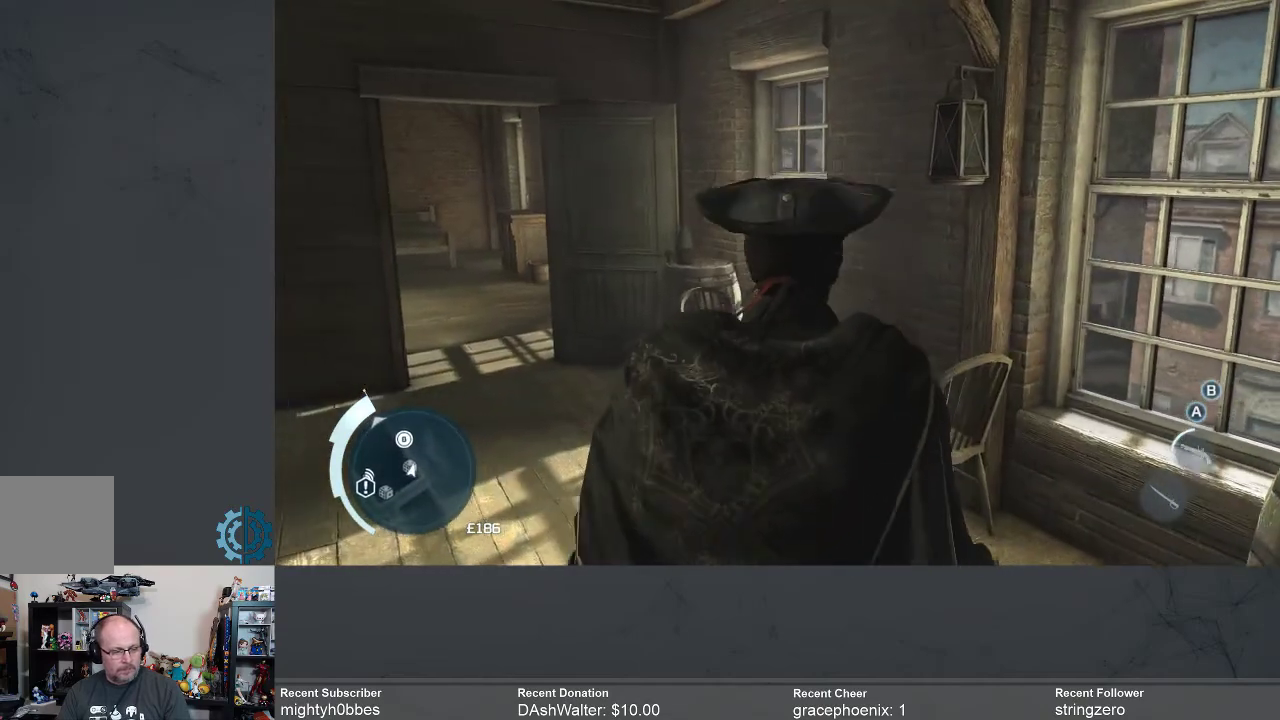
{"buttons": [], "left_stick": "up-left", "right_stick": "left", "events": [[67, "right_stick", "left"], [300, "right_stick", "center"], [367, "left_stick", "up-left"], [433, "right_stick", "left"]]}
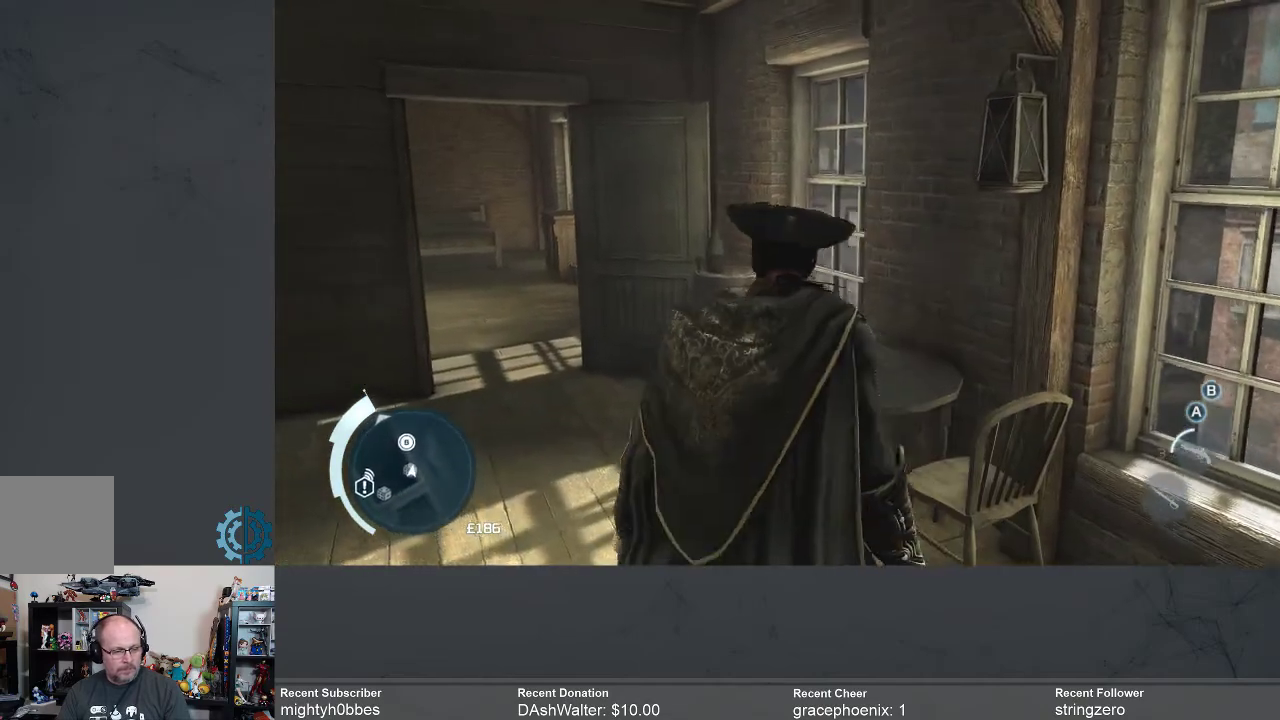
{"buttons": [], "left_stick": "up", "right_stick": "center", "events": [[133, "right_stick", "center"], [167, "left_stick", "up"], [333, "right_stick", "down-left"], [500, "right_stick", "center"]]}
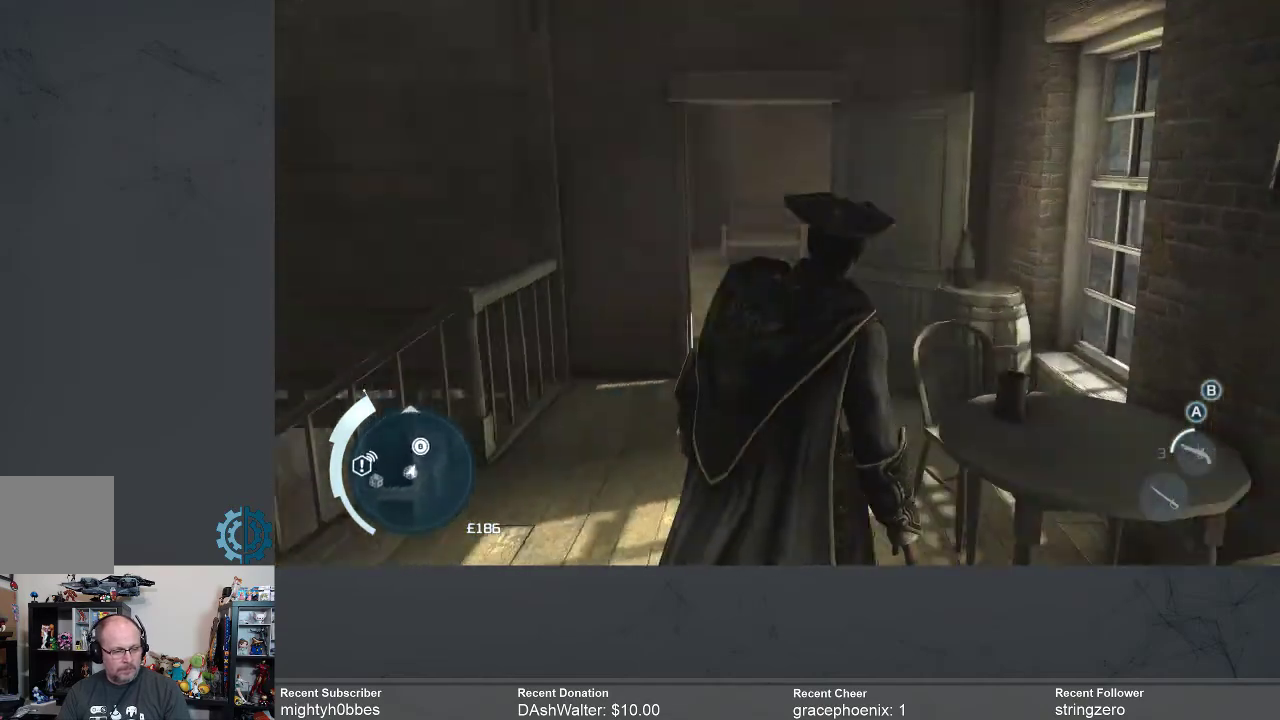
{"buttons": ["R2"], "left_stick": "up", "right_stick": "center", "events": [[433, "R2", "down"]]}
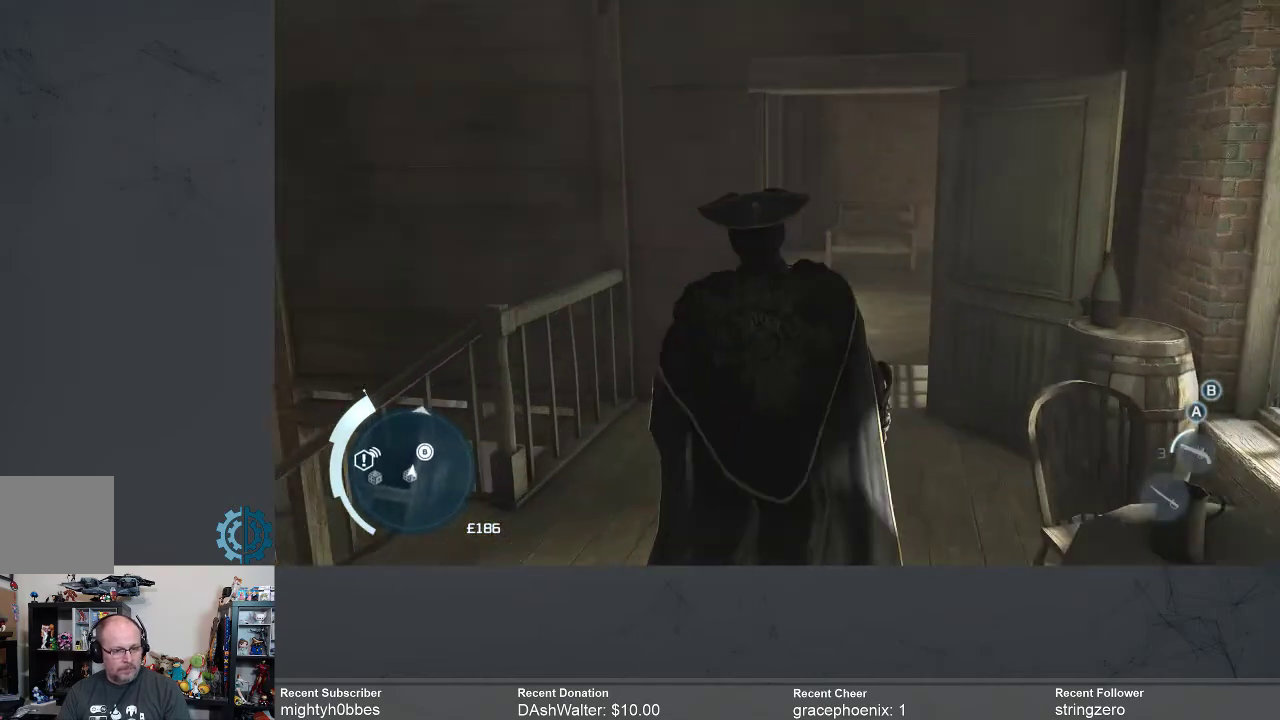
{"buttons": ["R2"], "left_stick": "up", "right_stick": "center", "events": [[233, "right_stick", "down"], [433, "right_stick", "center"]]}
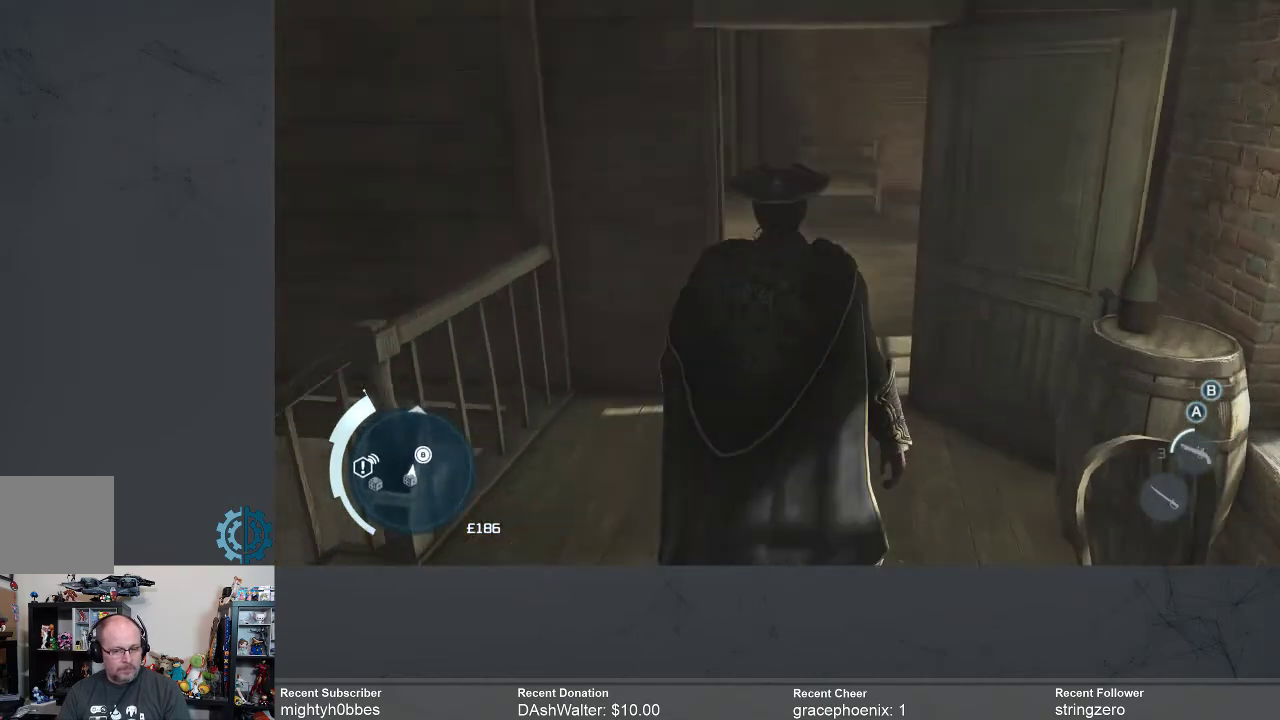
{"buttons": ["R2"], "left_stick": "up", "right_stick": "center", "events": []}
★ ★ ★ ★ ★
== Task details ==
Pictures aside, write out all of the records exactly.

== Expected output ==
{"buttons": [], "left_stick": "up-left", "right_stick": "left", "events": [[67, "right_stick", "left"], [300, "right_stick", "center"], [367, "left_stick", "up-left"], [433, "right_stick", "left"]]}
{"buttons": [], "left_stick": "up", "right_stick": "center", "events": [[133, "right_stick", "center"], [167, "left_stick", "up"], [333, "right_stick", "down-left"], [500, "right_stick", "center"]]}
{"buttons": ["R2"], "left_stick": "up", "right_stick": "center", "events": [[433, "R2", "down"]]}
{"buttons": ["R2"], "left_stick": "up", "right_stick": "center", "events": [[233, "right_stick", "down"], [433, "right_stick", "center"]]}
{"buttons": ["R2"], "left_stick": "up", "right_stick": "center", "events": []}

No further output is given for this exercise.